Quand sonne le glas – sur Ordesa de Manuel Vilas
D’où vient que cela sonne juste ? Comment est-il possible qu’un livre sonne parfaitement juste, quand un autre, à côté, là, sonne faux du début à la fin ? Ça ne cessera jamais de m’étonner. Car au fond, les mots sont les mêmes, sans parler des histoires. Alors comment atteindre cette justesse de ton qui jamais ne faillit ? C’est la musique, bien sûr, qui nous montre le chemin. Je ne parle pas ici d’être bon, meilleur ou pire, il s’agit d’autre chose. Mozart, les Beatles ou Radiohead (pour donner les trois premiers exemples qui nous viennent) jamais ne sonnent faux ; qu’ils atteignent des sommets ou soient dans une petite forme dans ce concerto-ci, dans cette chanson-là, c’est autre chose, et à vrai dire ça ne compte pas. C’est donc une question de rythme, de tonalité, d’accords, une question de forme, de composition, de justesse d’exécution, c’est une question de voix. Ça ne semble rien, et c’est bien sûr la chose la plus difficile qui soit.

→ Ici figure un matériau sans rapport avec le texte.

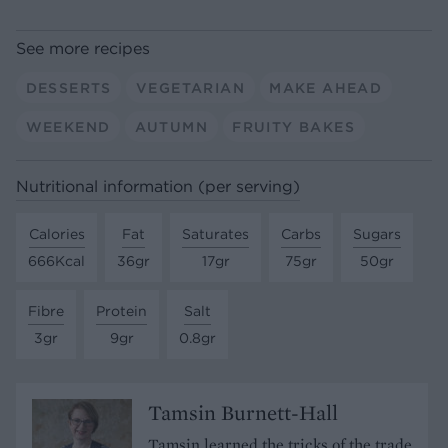
See more recipes
DESSERTS
VEGETARIAN
MAKE AHEAD
WEEKEND
AUTUMN
FRUITY BAKES
Nutritional information (per serving)
Calories
Fat
Saturates
Carbs
Sugars
666Kcal
36gr
17gr
75gr
50gr
Fibre
Protein
Salt
3gr
9gr
0.8gr
Tamsin Burnett-Hall
Tamsin learned the tricks of the trade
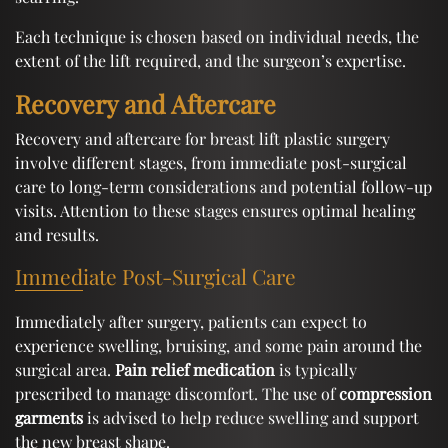
Each technique is chosen based on individual needs, the
extent of the lift required, and the surgeon’s expertise.
Recovery and Aftercare
Recovery and aftercare for breast lift plastic surgery
involve different stages, from immediate post-surgical
care to long-term considerations and potential follow-up
visits. Attention to these stages ensures optimal healing
and results.
Immediate Post-Surgical Care
Immediately after surgery, patients can expect to
experience swelling, bruising, and some pain around the
surgical area.
Pain relief medication
is typically
prescribed to manage discomfort. The use of
compression
garments
is advised to help reduce swelling and support
the new breast shape.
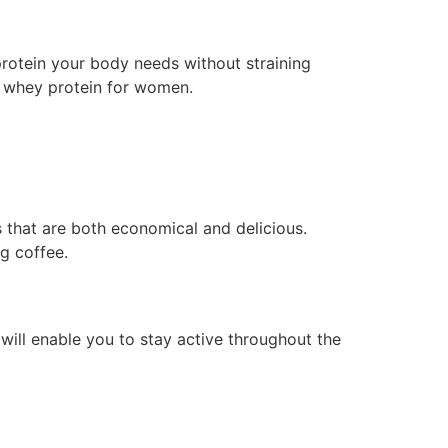
 protein your body needs without straining
f whey protein for women.
 that are both economical and delicious.
g coffee.
 will enable you to stay active throughout the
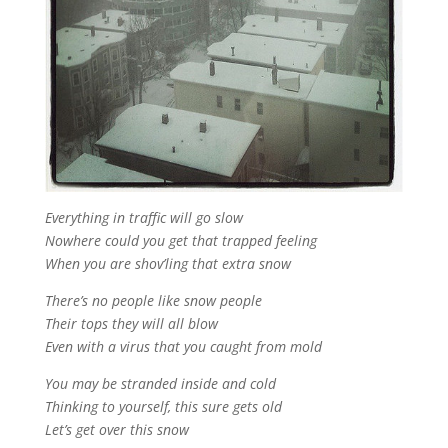
Everything in traffic will go slow
Nowhere could you get that trapped feeling
When you are shov’ling that extra snow
There’s no people like snow people
Their tops they will all blow
Even with a virus that you caught from mold
You may be stranded inside and cold
Thinking to yourself, this sure gets old
Let’s get over this snow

Ordesa, de Manuel Vilas (Editions du Sous-sol), sonne juste du début à la fin. Ce n’est peut-être pas un hasard si ses personnages finissent par être affublés des noms de Vivaldi, Brahms, Monteverdi ou Jean-Sébastien Bach. L’écrivain espagnol trouve son rythme et sa fréquence dans une ligne claire et épurée qu’il déroule de la première à la dernière phrase, et qui est celle de la confession, ou plutôt d’une voix crue, à vif, désespérée et drôle, relatant son existence, celle de ses parents, leurs morts et le vide qu’elles laissent en lui.

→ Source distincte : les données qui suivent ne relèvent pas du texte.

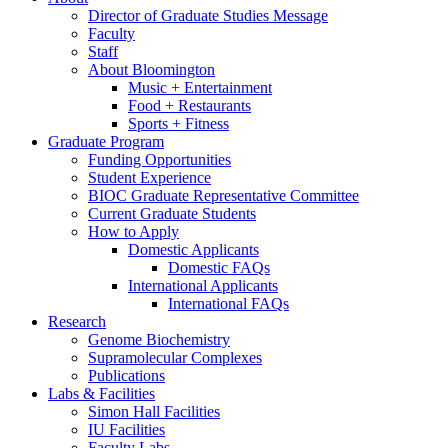
Director of Graduate Studies Message
Faculty
Staff
About Bloomington
Music + Entertainment
Food + Restaurants
Sports + Fitness
Graduate Program
Funding Opportunities
Student Experience
BIOC Graduate Representative Committee
Current Graduate Students
How to Apply
Domestic Applicants
Domestic FAQs
International Applicants
International FAQs
Research
Genome Biochemistry
Supramolecular Complexes
Publications
Labs
&
Facilities
Simon Hall Facilities
IU Facilities
Faculty Labs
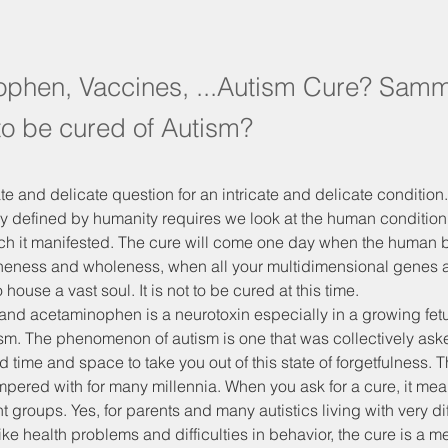
phen, Vaccines, ...Autism Cure? Samm
to be cured of Autism?
ate and delicate question for an intricate and delicate condition. 
y defined by humanity requires we look at the human condition 
ich it manifested. The cure will come one day when the human b
oneness and wholeness, when all your multidimensional genes a
house a vast soul. It is not to be cured at this time.
nd acetaminophen is a neurotoxin especially in a growing fetus
ism. The phenomenon of autism is one that was collectively aske
time and space to take you out of this state of forgetfulness.
ered with for many millennia. When you ask for a cure, it mean
nt groups. Yes, for parents and many autistics living with very dif
ke health problems and difficulties in behavior, the cure is a me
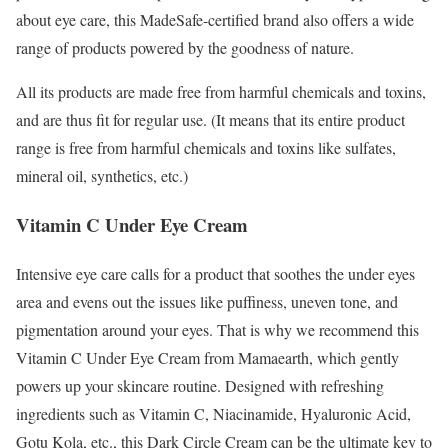
about eye care, this MadeSafe-certified brand also offers a wide
range of products powered by the goodness of nature.
All its products are made free from harmful chemicals and toxins,
and are thus fit for regular use. (It means that its entire product
range is free from harmful chemicals and toxins like sulfates,
mineral oil, synthetics, etc.)
Vitamin C Under Eye Cream
Intensive eye care calls for a product that soothes the under eyes
area and evens out the issues like puffiness, uneven tone, and
pigmentation around your eyes. That is why we recommend this
Vitamin C Under Eye Cream from Mamaearth, which gently
powers up your skincare routine. Designed with refreshing
ingredients such as Vitamin C, Niacinamide, Hyaluronic Acid,
Gotu Kola, etc., this Dark Circle Cream can be the ultimate key to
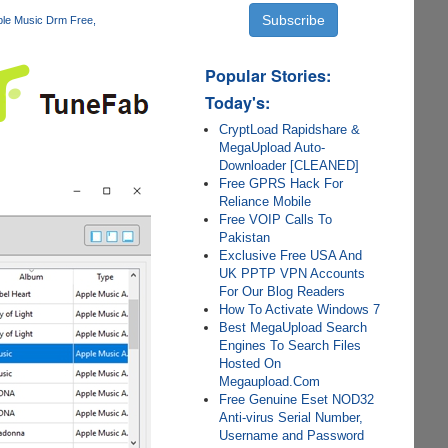
ple Music Drm Free
Popular Stories:
Today's:
CryptLoad Rapidshare &
MegaUpload Auto-
Downloader [CLEANED]
Free GPRS Hack For
Reliance Mobile
Free VOIP Calls To
Pakistan
Exclusive Free USA And
UK PPTP VPN Accounts
For Our Blog Readers
How To Activate Windows 7
Best MegaUpload Search
Engines To Search Files
Hosted On
Megaupload.Com
Free Genuine Eset NOD32
Anti-virus Serial Number,
Username and Password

Un homme est assis à sa table dans une ville espagnole poussiéreuse et jaune (Zaragoza) dans un appartement sans meubles, sans personne. Il pleure la mort de ses parents (enfin, il ne pleure pas, il n’a plus rien dedans.) Ses enfants ne rentrent pas. Il est seul dans l’existence, dans sa chair, dans sa lignée biologique. Cet homme c’est Manuel Vilas, brillant écrivain espagnol que l’on lit depuis quelques années, et il va tout nous raconter.